(WHAT TO PRODUCE):
Please give every record below again exactly, and keep the pictures out.

(AVAILABLE DATA):
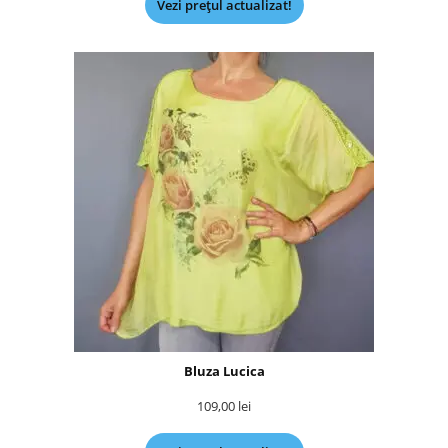
Vezi prețul actualizat!
Bluza Lucica
109,00
lei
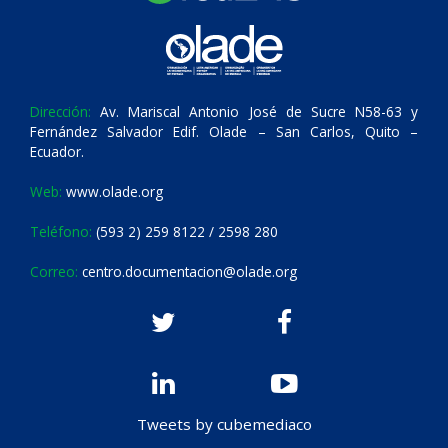
Dirección:
Av. Mariscal Antonio José de Sucre N58-63 y
Fernández Salvador Edif. Olade – San Carlos, Quito –
Ecuador.
Web:
www.olade.org
Teléfono:
(593 2) 259 8122 / 2598 280
Correo:
centro.documentacion@olade.org
Tweets by cubemediaco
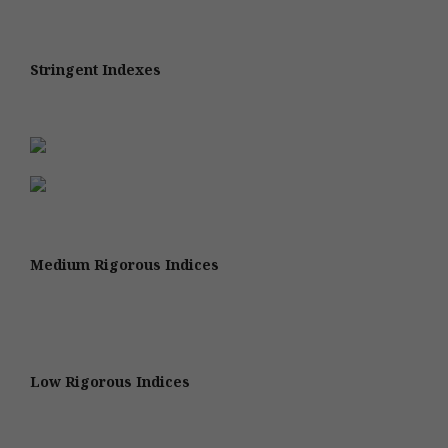
Stringent Indexes
Medium Rigorous Indices
Low Rigorous Indices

(YOUR RESPONSE):
Vezi prețul actualizat!
Bluza Lucica
109,00
lei
Dirección:
Av. Mariscal Antonio José de Sucre N58-63 y
Fernández Salvador Edif. Olade – San Carlos, Quito –
Ecuador.
Web:
www.olade.org
Teléfono:
(593 2) 259 8122 / 2598 280
Correo:
centro.documentacion@olade.org
Tweets by cubemediaco
Stringent Indexes
Medium Rigorous Indices
Low Rigorous Indices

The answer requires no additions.